*** Opening Text section ***

Less use of cottages also meant smaller flats, with over 65 percnt of Edinburgh’s 1919 homes built with only two bedrooms, with the Scottish average at 57 percent. Edinburgh had 16 percent of its housing with three bedrooms, well below a Scottish average of 35 percent. The remaining 20 percent were either one or four bed. Such figures may be considered ungenerous in comparison with the expected accommodation south of the border, but it was supposedly demand-led and still represented a quantum leap from the one- and two-room houses of the overcrowded city centre.
Stone was Edinburgh’s dominant building material, but it was only used extensively in Gorgie, and sparingly, (but to fine effect) at Northfield. Gorgie was consistently lauded as an example for stone building well into the interwar period. Although not unknown in the city, brick was still seen by many as an English material, and, with the exception of a few facing brick blocks at Northfield, was almost always covered in pollution-resilient grey harl. Edinburgh’s experimentation with unharled concrete blocks at Wardie didn’t pay off.
The design of the housing used Arts and Crafts styling with wet dash harling, rubble stonework, natural slate bell-cast roofs and multi-pane sash windows. The layouts were inventive, varied and attractive with generous green infrastructure, including large gardens, grass verges, trees, parks, open spaces and allotments.
So far so good, but the 1919 Act housing was not as transformative as hoped, with only a small dent made in the city’s horrendous overcrowding figures. Housing the very poorest wasn’t the concern or intention of the 1919 Act, and the Council soon sheepishly admitted the rents being sought set the housing way beyond the reach of many working-class families.
Although some councillors were keen to impose low rents, others had concerns over the gap between actual and economic rents. In any case they were at the mercy of the Board of Health who insisted on higher rents (upwards of £30pa) to keep subsidies low. Edinburgh set out to prioritise ex-servicemen with families, but an ability to pay the high rents would arguably become more important than homes for heroes. If paying high rents was not enough, the (then) peripheral locations required additional costs to travel to work and amenities.
So, rather than the Old Town poor, the new estates attracted the aspirant upper working and middle classes. A glance at the 1925 Valuation Roll for Boswell Avenue, admittedly Wardie’s best street, shows several clerks, engineers, a civil servant, geologist, lecturer, surveyor, engineer, excise officer and a Chief Armourer (me neither?) paying up to £44pa. Tenements were often allocated to those paying lower rents, but the 1925 Valuation Roll for Northfield shows tenement rents of between £31 to £37 with clerks and civil servants, an accountant, teacher, artist and engineer, besides occupations such as painters, joiners and a warehouseman.
An often overlooked part of the Act’s housing were the 120 or so houses achieved through the reconstruction of older buildings (and another 140 through reused army huts). As well as reflecting a strong conservation sensibility within the city, these ‘stitch in time’ conversions saved many of the city’s aged tenements that would otherwise have disappeared. Today we applaud the reuse of these historic buildings, but Campbell, who noted that ‘health was greater than history’, appears to have viewed the work pragmatically, as cheap fixes to give people improved homes as quickly as possible.

*** Closing Text section ***
*** Opening Record extracts ***

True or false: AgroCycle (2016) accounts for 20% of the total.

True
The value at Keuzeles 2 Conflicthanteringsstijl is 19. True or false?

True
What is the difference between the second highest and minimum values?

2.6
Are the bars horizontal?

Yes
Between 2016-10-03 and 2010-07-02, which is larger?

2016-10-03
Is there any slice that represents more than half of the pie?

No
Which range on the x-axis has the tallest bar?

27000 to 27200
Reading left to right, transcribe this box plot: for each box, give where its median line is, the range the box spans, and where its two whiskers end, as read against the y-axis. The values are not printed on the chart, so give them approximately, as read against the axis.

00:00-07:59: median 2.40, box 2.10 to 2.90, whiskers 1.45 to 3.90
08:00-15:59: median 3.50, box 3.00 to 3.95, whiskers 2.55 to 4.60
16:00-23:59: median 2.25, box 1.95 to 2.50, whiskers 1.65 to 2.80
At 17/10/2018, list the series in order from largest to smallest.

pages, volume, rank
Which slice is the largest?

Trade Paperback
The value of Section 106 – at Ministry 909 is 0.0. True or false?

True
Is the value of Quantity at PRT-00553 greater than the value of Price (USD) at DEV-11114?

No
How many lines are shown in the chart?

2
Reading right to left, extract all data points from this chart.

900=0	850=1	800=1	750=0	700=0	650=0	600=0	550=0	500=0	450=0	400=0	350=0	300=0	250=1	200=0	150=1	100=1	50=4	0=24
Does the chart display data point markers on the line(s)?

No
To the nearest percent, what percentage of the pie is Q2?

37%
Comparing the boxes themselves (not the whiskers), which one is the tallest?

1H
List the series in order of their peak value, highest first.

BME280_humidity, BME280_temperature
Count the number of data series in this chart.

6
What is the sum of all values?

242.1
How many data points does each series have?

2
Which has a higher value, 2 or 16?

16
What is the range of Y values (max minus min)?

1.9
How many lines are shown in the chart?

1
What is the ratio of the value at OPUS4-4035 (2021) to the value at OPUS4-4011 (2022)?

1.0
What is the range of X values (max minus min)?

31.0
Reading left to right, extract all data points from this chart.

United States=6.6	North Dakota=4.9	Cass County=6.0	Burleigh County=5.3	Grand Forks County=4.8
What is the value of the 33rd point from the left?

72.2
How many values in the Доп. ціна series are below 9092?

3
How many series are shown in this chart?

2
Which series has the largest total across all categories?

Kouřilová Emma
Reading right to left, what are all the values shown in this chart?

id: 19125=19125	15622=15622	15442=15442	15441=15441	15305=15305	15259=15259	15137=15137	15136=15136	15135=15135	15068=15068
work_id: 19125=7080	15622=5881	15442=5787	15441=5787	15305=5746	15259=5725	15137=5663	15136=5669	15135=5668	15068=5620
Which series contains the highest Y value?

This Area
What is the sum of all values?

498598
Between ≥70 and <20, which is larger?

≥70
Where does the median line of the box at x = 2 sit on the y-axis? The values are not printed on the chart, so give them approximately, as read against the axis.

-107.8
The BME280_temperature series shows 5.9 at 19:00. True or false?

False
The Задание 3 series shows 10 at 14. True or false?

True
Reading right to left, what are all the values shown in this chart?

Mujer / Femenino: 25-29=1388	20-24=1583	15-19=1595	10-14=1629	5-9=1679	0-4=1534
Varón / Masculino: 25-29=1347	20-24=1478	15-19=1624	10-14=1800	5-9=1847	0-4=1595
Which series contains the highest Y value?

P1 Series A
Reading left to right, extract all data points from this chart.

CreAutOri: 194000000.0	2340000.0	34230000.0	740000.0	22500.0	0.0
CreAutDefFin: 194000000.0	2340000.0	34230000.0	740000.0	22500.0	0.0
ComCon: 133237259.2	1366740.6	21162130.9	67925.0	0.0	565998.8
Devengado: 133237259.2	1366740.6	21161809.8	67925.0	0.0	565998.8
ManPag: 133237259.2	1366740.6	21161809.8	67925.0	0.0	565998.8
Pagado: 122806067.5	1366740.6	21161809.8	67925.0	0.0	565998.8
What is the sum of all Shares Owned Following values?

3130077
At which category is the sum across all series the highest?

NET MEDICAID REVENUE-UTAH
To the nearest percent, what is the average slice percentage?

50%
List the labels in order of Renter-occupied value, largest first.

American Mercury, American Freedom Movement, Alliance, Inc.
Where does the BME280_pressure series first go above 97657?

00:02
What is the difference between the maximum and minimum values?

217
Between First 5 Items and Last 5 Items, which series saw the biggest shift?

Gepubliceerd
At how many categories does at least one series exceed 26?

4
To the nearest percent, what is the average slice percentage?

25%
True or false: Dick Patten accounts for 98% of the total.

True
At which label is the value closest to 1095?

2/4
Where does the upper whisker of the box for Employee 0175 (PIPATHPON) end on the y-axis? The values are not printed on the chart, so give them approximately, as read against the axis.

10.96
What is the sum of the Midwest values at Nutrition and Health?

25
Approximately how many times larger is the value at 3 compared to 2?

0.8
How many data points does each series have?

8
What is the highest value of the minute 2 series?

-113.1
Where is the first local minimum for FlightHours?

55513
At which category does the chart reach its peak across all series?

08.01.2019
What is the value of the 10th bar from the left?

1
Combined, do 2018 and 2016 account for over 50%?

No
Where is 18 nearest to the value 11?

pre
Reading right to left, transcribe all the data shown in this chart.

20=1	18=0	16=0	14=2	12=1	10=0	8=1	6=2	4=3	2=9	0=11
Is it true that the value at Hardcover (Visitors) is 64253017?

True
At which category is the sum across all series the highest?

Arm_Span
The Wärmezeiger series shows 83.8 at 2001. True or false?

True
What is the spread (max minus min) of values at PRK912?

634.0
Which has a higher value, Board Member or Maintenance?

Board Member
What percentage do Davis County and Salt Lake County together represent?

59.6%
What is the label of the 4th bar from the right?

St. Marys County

*** Closing Record extracts ***

[Your goal] In the text on Edinburgh's 1919 Act housing, what building material did Edinburgh experiment with at Wardie? The material shown here is separate from the text on Edinburgh's 1919 Act housing and isn't connected to it.

[Answer] Unharled concrete blocks.